◆ ABOUT THIS TASK: Reproduce the passage on winter light festivals, everything from "A winter light" down to "overcome the bad.", replacing "spiritual meaning" with "sacred meaning".

= Winter light festival =

A winter light festival is one of several annual events organized in different part of the world and among different cultures, to celebrate the end of the winter and the beginning of the light seasons with art workshops, light designs, live music and street food. Originally, this kind of celebration had a religious and spiritual meaning, to celebrate the end of the dark period of the year and the beginning of the days of light. Nowadays, these events have lost the spiritual meaning to leave much more space to the consumeristic

== Significance of light in religions ==
Festivals of light are strongly related to the religious significance of light, which is generally considered as a rebirth of the spirit and the mind, a moment in which the good overcome the bad.
Although each religion has a different interpretation of light, all these festivals are connected to an ancient celebration typical of the Hindu culture. This event was later processed by different cultures and religions according to their own features and beliefs, creating slightly different rituals they participate to.

=== The light in Hinduism ===
In Hinduism light symbolizes not only everything with a divine quality, but also the illumination of mind. According to the scriptures, in the beginning there was nothing, neither the sky, nor the sun, the moon and the earth. Then the dawn of light manifested as the golden egg: it started the days of Brahman. The dawns, Usha, the sister of the sun, brings hope and she woke the mortal beings up.
Light is the essential nature of the soul and it plays a crucial role in the Hindu culture: people pray to invoke the god of lights, Savitr, to illuminate the world and their minds, and to free them from ignorance and delusion.
The most important celebration of light in Hinduism is the Diwali: it represent both the victory of light over darkness, and the beginning of the financial year. The Diwali festival is also present in Janism with the same meaning.

=== The light in Judaism ===
According to Judaism, the light does not belong to this world, rather it's an emanation of a different essence, from the other side of reality. Light serves as the symbol of the good and the beautiful, of all that is positive. Divine revelation is itself a revelation of light. The Hannuka is the principal festival of light in Judaism.

=== The light in Buddhism ===
In Buddhism, light can symbolises many things: not only light is seen as the wisdom that dispels the darkness of ignorance, it is also considered as the presence of God within all human. Also, offering a candle means putting others in front of oneself, removing the egoist mind. The Tazaungdaing Festival is a folk ritual in line with a celebration of light. Full of lanterns, music, dances and shows, this festival is mainly celebrated in honour of the guardian gods of the planets.

== The culture of festivals ==
A festival is a day or time of religious, cultural or other celebration that recurs at regular intervals, marked by feasting, ceremonies, or other observances. It is celebrated by a community that share the same values and motivations. Festivals are a place for people of all kinds to come together. This kind of celebration has an important cultural meaning: they are part of the culture of every community.

=== Origins ===
The typical origin of festivals is religion. Every religion has its rituals, celebrations and traditions maintained during time. The most important religious festivals such as Christmas, Hanukkah, Diwali serve to mark out the year. Among many religion a feast or festival is a set of celebration in honour of God or gods and they recur annually.
Other festivals have an agricultural origin: a harvest festival is an annual celebration and occurs around the time of the main harvest of a given region, celebrating seasonal changes. An example is Thanksgiving Day, a national holiday celebrated in Canada and the United States.
Festivals are celebrated since ancient time: people met each other and shared the same motivations, in particular they shared the same spiritual significance of festivals. People gave a great importance to this kind of celebration, especially to religious ones.

◆ ENTRIES PROVIDED:
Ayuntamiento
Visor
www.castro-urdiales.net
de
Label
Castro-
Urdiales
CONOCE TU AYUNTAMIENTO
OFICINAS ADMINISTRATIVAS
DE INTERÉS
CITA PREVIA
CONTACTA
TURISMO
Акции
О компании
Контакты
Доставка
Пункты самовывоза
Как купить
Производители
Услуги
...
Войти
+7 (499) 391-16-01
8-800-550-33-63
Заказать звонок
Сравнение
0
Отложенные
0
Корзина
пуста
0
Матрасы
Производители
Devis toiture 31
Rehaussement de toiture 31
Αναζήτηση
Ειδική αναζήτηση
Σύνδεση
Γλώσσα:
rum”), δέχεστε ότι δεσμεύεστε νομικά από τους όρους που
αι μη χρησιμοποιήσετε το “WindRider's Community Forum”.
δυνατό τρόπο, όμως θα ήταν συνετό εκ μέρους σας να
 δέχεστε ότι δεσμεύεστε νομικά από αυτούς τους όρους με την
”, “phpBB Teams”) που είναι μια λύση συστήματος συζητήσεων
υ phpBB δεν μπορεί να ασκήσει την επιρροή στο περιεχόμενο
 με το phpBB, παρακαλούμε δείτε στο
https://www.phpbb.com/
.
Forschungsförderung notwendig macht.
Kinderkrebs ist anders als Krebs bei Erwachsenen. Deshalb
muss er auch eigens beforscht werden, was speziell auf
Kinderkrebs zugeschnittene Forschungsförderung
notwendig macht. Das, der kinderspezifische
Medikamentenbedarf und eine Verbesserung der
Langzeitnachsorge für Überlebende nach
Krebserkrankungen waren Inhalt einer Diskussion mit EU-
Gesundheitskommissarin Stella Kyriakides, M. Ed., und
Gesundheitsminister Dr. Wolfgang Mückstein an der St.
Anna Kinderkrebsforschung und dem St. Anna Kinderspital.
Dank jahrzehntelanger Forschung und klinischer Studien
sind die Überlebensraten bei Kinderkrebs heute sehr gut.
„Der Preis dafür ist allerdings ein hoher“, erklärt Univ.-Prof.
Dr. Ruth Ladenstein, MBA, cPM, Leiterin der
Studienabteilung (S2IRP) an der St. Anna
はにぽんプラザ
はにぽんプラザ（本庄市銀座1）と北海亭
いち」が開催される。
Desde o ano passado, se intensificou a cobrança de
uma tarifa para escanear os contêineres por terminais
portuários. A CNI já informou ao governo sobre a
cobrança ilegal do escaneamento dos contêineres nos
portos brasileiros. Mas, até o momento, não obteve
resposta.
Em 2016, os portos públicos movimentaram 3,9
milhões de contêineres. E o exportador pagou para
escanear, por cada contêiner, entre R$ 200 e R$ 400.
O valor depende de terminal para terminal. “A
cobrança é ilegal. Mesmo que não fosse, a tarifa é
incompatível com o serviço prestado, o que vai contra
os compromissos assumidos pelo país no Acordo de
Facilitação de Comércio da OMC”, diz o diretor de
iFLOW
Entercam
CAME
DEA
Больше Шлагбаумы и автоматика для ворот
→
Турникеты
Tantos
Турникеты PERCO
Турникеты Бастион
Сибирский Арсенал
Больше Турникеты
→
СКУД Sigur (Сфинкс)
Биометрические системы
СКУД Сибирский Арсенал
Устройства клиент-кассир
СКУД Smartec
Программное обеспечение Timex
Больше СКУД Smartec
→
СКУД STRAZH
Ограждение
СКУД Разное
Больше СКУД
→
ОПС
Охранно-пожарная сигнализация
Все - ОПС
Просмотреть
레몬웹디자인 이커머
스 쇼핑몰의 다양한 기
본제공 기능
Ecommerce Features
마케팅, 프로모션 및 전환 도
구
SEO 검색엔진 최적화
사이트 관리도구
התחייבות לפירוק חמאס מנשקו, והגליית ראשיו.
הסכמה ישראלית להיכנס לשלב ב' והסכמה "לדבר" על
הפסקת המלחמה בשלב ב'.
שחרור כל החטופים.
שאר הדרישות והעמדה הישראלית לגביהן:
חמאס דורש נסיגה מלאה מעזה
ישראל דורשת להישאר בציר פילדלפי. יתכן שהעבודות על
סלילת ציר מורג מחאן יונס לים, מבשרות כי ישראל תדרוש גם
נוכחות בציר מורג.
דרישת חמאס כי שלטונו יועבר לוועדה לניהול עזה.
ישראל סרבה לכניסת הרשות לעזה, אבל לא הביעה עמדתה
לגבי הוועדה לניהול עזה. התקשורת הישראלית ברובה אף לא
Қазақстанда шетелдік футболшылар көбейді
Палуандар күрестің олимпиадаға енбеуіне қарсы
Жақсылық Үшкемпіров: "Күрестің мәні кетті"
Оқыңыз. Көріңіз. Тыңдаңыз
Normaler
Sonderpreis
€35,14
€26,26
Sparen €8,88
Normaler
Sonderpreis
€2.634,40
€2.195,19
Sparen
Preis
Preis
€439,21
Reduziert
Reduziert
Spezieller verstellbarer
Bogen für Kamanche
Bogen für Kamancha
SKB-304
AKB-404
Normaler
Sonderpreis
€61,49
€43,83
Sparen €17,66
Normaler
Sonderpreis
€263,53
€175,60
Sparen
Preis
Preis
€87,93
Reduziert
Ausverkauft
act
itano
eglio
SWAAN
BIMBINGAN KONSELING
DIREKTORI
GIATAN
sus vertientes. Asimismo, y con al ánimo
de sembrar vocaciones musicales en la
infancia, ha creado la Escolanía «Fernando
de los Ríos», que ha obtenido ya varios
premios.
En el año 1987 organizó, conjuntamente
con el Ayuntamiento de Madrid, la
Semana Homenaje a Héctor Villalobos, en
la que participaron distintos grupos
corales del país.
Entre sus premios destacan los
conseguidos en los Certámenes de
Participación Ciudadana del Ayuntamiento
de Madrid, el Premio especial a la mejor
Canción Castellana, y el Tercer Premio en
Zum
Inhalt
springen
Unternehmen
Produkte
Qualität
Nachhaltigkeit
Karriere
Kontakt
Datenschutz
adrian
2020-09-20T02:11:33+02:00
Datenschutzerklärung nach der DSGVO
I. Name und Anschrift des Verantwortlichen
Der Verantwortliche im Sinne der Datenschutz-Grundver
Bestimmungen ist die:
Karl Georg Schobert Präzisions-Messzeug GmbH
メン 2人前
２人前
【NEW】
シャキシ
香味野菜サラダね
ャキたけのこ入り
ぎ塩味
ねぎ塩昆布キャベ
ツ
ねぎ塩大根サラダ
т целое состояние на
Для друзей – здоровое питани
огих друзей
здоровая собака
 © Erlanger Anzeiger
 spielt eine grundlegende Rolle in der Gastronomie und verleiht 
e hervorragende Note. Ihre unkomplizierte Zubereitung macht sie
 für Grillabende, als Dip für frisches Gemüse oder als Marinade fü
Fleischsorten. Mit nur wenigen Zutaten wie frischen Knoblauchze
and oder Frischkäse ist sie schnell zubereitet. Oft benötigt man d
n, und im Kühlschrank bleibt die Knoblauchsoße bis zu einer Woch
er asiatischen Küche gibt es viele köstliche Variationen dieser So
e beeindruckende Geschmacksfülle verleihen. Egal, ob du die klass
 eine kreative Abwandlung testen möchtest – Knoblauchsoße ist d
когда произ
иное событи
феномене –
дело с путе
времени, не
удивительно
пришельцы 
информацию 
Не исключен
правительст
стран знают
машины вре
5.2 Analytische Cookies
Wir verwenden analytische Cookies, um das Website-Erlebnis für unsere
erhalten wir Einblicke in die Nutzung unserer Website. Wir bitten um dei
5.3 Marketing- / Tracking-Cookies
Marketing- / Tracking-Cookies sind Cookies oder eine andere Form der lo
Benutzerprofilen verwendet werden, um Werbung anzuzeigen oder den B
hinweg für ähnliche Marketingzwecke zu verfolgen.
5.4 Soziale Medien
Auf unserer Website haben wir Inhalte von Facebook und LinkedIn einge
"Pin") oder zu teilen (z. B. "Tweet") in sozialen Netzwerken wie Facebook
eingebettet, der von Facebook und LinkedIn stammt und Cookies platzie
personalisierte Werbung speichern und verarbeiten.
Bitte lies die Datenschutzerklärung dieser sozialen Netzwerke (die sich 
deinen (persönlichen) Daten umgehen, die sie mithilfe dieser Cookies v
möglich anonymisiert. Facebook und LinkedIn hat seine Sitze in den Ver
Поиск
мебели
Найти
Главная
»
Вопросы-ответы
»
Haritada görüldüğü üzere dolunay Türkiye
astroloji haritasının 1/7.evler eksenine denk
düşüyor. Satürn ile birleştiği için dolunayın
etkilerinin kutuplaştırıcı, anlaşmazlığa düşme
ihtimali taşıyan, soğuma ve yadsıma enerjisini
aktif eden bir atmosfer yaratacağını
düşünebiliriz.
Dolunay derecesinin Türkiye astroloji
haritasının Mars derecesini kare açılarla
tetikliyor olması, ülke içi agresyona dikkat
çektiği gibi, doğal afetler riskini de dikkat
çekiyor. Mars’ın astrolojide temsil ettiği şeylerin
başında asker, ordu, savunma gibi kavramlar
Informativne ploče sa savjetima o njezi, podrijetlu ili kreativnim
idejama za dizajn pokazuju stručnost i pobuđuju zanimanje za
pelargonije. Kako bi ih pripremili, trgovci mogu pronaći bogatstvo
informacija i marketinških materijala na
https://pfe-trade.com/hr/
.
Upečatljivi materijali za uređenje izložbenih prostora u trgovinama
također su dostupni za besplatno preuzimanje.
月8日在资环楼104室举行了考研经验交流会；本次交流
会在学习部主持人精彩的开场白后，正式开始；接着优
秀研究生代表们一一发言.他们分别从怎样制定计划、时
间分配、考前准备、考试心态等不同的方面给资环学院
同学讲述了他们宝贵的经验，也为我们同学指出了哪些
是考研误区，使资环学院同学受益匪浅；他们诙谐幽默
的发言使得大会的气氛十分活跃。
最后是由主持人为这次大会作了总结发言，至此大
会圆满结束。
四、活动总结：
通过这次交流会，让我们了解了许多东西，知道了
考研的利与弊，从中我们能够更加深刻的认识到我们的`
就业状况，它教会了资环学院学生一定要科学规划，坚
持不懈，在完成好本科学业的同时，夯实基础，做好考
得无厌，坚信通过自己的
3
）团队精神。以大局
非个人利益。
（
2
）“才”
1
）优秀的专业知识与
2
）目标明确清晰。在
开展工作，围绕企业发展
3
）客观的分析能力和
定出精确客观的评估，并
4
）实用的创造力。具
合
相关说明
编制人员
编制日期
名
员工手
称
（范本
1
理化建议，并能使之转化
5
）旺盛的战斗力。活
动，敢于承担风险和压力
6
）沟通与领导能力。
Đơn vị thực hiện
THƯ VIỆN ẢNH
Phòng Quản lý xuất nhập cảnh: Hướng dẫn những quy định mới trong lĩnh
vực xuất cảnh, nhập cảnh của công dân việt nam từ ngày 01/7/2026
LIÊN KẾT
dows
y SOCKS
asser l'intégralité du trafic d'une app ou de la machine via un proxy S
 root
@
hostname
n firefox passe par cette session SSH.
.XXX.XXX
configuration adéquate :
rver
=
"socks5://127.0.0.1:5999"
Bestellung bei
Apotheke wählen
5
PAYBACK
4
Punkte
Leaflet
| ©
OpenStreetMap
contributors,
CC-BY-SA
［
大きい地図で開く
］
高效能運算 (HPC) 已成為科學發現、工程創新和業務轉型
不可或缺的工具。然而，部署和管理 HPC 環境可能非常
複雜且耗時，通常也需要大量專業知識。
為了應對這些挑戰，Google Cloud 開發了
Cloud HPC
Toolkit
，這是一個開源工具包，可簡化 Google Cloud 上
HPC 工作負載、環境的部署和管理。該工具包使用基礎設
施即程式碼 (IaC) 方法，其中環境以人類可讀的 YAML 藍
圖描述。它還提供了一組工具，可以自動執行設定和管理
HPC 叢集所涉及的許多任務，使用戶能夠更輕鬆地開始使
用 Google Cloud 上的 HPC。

◆ ANSWER TO THE EXERCISE:
A winter light festival is one of several annual events organized in different part of the world and among different cultures, to celebrate the end of the winter and the beginning of the light seasons with art workshops, light designs, live music and street food. Originally, this kind of celebration had a religious and sacred meaning, to celebrate the end of the dark period of the year and the beginning of the days of light. Nowadays, these events have lost the sacred meaning to leave much more space to the consumeristic

== Significance of light in religions ==
Festivals of light are strongly related to the religious significance of light, which is generally considered as a rebirth of the spirit and the mind, a moment in which the good overcome the bad.